Of the three brands we have in mind, none have gone directly to the old standby. And one — Mail chimp — has developed in a way that is honestly more appropriate for a brand that has become a key element of their marketing with a distinctive voice and playful brand assets.
However, rebrands can feel a bit like a familiar development for each of these companies towards what you could not unfairly refer to as stable boring corporatism.
- Outlined type:
We are like any design brand here at Webflow, great fans of typography, so we’re constantly looking for new text trends (see more below!).
So when Zack called the emergence trend out, we saw what the new thing was holding for us in letterforms. It turns — it’s been empty.
There is something elusive about the half-passing, half-passing text that draws and keeps an eye immediately, requiring you to follow the letters to their natural conclusion. This makes it a very practical technique for unforgettable branding.
A visually lighter, branded letter-form certainly captures a sense of tradition — but different — in a world in which chunky without strands dominate. What a new brand ultimately needs: a sense that it is revolutionary and reliable.
- The continued rise of brutalism:
There is a brutal future.
(Too real? Well. I know. Sorry.) The brutality of your face these days seems particularly appealing. Whether the web was dominated recently by a natural pendulum, a rejection of the sweetness of a million brand voices and illustrations, a middle finger in front of the so-called’ homogeneous web’ or by an act of resistance to the ever more surreal combination of fact and fiction on the web–this is something that is not denied.
The persistence of Brutalism suggests an interesting facet to the emergence and adoption of design trends that reminds me of the late-Nineties’ pop-punk phenomenon (here to date!): whatever the trend, no matter what it might appear’ rebellious’ or’ in your face’ at first glance, it could and will become a part of the popular market. And this growth can last for several years from the “subcultural” trend to the mainstream.

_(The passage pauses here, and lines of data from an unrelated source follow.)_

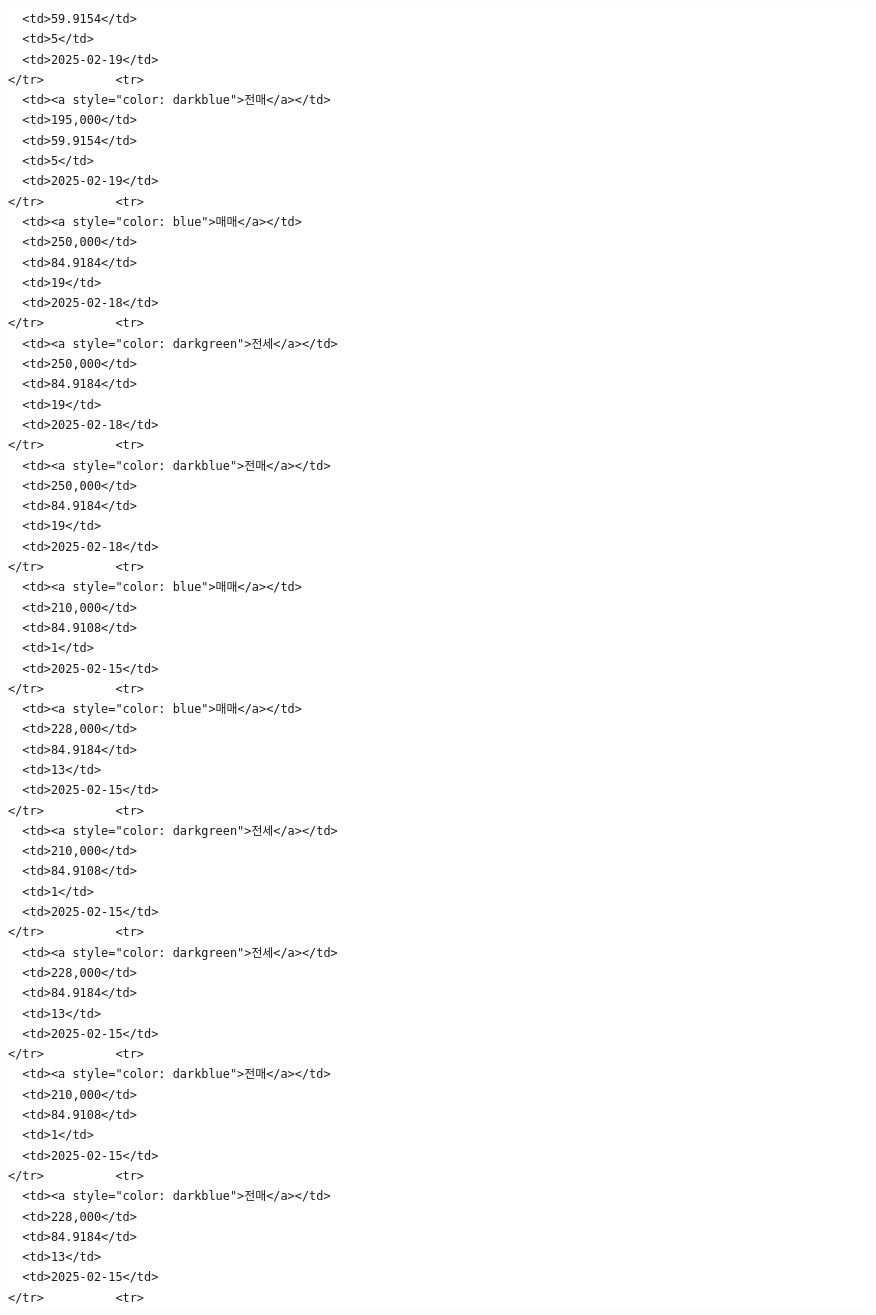       <td>59.9154</td>
      <td>5</td>
      <td>2025-02-19</td>
    </tr>          <tr>
      <td><a style="color: darkblue">전매</a></td>
      <td>195,000</td>
      <td>59.9154</td>
      <td>5</td>
      <td>2025-02-19</td>
    </tr>          <tr>
      <td><a style="color: blue">매매</a></td>
      <td>250,000</td>
      <td>84.9184</td>
      <td>19</td>
      <td>2025-02-18</td>
    </tr>          <tr>
      <td><a style="color: darkgreen">전세</a></td>
      <td>250,000</td>
      <td>84.9184</td>
      <td>19</td>
      <td>2025-02-18</td>
    </tr>          <tr>
      <td><a style="color: darkblue">전매</a></td>
      <td>250,000</td>
      <td>84.9184</td>
      <td>19</td>
      <td>2025-02-18</td>
    </tr>          <tr>
      <td><a style="color: blue">매매</a></td>
      <td>210,000</td>
      <td>84.9108</td>
      <td>1</td>
      <td>2025-02-15</td>
    </tr>          <tr>
      <td><a style="color: blue">매매</a></td>
      <td>228,000</td>
      <td>84.9184</td>
      <td>13</td>
      <td>2025-02-15</td>
    </tr>          <tr>
      <td><a style="color: darkgreen">전세</a></td>
      <td>210,000</td>
      <td>84.9108</td>
      <td>1</td>
      <td>2025-02-15</td>
    </tr>          <tr>
      <td><a style="color: darkgreen">전세</a></td>
      <td>228,000</td>
      <td>84.9184</td>
      <td>13</td>
      <td>2025-02-15</td>
    </tr>          <tr>
      <td><a style="color: darkblue">전매</a></td>
      <td>210,000</td>
      <td>84.9108</td>
      <td>1</td>
      <td>2025-02-15</td>
    </tr>          <tr>
      <td><a style="color: darkblue">전매</a></td>
      <td>228,000</td>
      <td>84.9184</td>
      <td>13</td>
      <td>2025-02-15</td>
    </tr>          <tr>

- More diverse, iconoclastic illustration Designs:
Illustrator Alice Lee reminds us in her amazingly detailed and thoroughly fascinating case study of her work for Slack: really great things happen if we look beyond our immediate colleagues, competitors, and industry for sources of inspiration.
And while it is easy to see the work of Alice starting an increasingly homogenous illustrative style among SaaS product firms and other startups, finding designers other than Alice that works in other fields take little more than a tone.
For example, the medium and intercom explore the photo collage style.